• _REQUIRED ACTION_: Could you pick up the guide on how to play CityQ from its last line and continue it?

How to Play CityQ
A daily 3×3 geography grid. Every city has to fit its row and its column — and the rarer your answer, the lower (better) your score.
Play today's grid →The rules
CityQ lays out a 3×3 grid. The three rows and three columns are each a category — things like "Coastal city", "Capital city", or "Has hosted the Olympics". Each of the nine cells sits where one row meets one column, and the city you put there has to satisfy both at once.
- Read both labels. A cell in the "Coastal" row and "Capital" column needs a coastal capital.
- Place a valid city. The validator accepts any real city that genuinely fits both categories.
- Think obscure. Rare valid answers score lower than the obvious famous ones.
- Fill all nine. Complete the grid; your score is the sum of every cell's rarity.
Scoring
Lower is better. Each correct cell scores how famous the city is, and your nine cells are added together. The skill is finding the least-known city that still satisfies both categories, so a perfect run is a grid of deep cuts nobody else would have reached for.
Strategy tips
- Solve the hardest intersection first. A cell with two narrow categories has the fewest valid cities, so lock it before you spend your obvious picks elsewhere.
- Resist the famous answer. If the obvious capital works, a smaller capital that also works will score far lower.
- Use one category as the anchor and brainstorm cities that satisfy it, then test each against the second category.
- There is no timer — skip a stubborn cell, fill the easy ones, and come back with fresh ideas.

• _INFORMATION GIVEN_:
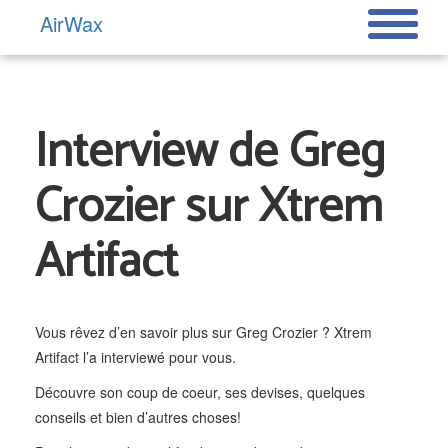
AirWax
Interview de Greg
Crozier sur Xtrem
Artifact
Vous rêvez d’en savoir plus sur Greg Crozier ? Xtrem
Artifact l’a interviewé pour vous.
Découvre son coup de coeur, ses devises, quelques
conseils et bien d’autres choses!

• _RESPONSE TO THIS EXERCISE_:
FAQ
What is CityQ?
CityQ is a daily geography puzzle built on a 3×3 grid. Each of the three rows and three columns is a category, and every cell you fill must name a city that satisfies both the category of its row and the category of its column at once.
Why is a lower CityQ score better?
Each cell scores the fame of the city you place. A famous answer scores high, an obscure-but-valid answer scores low, and your total is the sum across all nine cells. The goal is to find correct cities almost nobody else would think of, so the lowest total wins.
How many cities do I place in CityQ?
Nine — one per cell. There is no timer, you can skip a cell and return to it, and the puzzle ends when every cell is filled or you tap done.
Which cities are allowed in CityQ?
Any real major or second-tier city worldwide. A validator checks each entry against the row and column categories, so a deep-cut answer counts as long as it genuinely fits both.
Is CityQ free to play?
Yes. Every daily grid is free and needs no account. Premium is optional and only removes ads.